* start SOURCE RECORDS *

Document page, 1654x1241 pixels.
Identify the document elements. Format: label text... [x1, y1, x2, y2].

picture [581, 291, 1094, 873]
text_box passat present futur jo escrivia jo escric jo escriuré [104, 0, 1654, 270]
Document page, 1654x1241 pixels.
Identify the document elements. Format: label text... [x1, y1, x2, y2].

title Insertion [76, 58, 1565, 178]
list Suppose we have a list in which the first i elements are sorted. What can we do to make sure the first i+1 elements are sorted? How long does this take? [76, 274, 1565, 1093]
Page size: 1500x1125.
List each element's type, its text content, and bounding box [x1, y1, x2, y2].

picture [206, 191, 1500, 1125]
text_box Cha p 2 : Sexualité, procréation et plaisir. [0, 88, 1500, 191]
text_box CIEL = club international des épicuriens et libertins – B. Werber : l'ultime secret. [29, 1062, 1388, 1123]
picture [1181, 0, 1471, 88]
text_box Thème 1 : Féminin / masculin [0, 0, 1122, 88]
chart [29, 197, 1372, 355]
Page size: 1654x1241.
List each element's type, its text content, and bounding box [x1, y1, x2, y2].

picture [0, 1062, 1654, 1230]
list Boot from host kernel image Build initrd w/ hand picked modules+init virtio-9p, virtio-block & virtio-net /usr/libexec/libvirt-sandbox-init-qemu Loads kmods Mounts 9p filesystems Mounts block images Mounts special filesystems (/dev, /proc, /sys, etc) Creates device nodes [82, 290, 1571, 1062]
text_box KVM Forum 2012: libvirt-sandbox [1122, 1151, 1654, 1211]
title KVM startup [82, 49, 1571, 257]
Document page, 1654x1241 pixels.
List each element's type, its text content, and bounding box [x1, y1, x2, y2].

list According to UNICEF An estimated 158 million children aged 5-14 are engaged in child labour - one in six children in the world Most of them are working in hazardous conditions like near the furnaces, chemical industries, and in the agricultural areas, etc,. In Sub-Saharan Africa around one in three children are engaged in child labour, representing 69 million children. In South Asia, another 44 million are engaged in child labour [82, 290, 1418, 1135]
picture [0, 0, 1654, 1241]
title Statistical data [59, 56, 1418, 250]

* end SOURCE RECORDS *

* _JOB_
Write out all of the rows above, character for character, with nothing added, dropped, or changed.

* _THE SOLUTION_
Document page, 1654x1241 pixels.
Identify the document elements. Format: label text... [x1, y1, x2, y2].

picture [581, 291, 1094, 873]
text_box passat present futur jo escrivia jo escric jo escriuré [104, 0, 1654, 270]
Document page, 1654x1241 pixels.
Identify the document elements. Format: label text... [x1, y1, x2, y2].

title Insertion [76, 58, 1565, 178]
list Suppose we have a list in which the first i elements are sorted. What can we do to make sure the first i+1 elements are sorted? How long does this take? [76, 274, 1565, 1093]
Page size: 1500x1125.
List each element's type, its text content, and bounding box [x1, y1, x2, y2].

picture [206, 191, 1500, 1125]
text_box Cha p 2 : Sexualité, procréation et plaisir. [0, 88, 1500, 191]
text_box CIEL = club international des épicuriens et libertins – B. Werber : l'ultime secret. [29, 1062, 1388, 1123]
picture [1181, 0, 1471, 88]
text_box Thème 1 : Féminin / masculin [0, 0, 1122, 88]
chart [29, 197, 1372, 355]
Page size: 1654x1241.
List each element's type, its text content, and bounding box [x1, y1, x2, y2].

picture [0, 1062, 1654, 1230]
list Boot from host kernel image Build initrd w/ hand picked modules+init virtio-9p, virtio-block & virtio-net /usr/libexec/libvirt-sandbox-init-qemu Loads kmods Mounts 9p filesystems Mounts block images Mounts special filesystems (/dev, /proc, /sys, etc) Creates device nodes [82, 290, 1571, 1062]
text_box KVM Forum 2012: libvirt-sandbox [1122, 1151, 1654, 1211]
title KVM startup [82, 49, 1571, 257]
Document page, 1654x1241 pixels.
List each element's type, its text content, and bounding box [x1, y1, x2, y2].

list According to UNICEF An estimated 158 million children aged 5-14 are engaged in child labour - one in six children in the world Most of them are working in hazardous conditions like near the furnaces, chemical industries, and in the agricultural areas, etc,. In Sub-Saharan Africa around one in three children are engaged in child labour, representing 69 million children. In South Asia, another 44 million are engaged in child labour [82, 290, 1418, 1135]
picture [0, 0, 1654, 1241]
title Statistical data [59, 56, 1418, 250]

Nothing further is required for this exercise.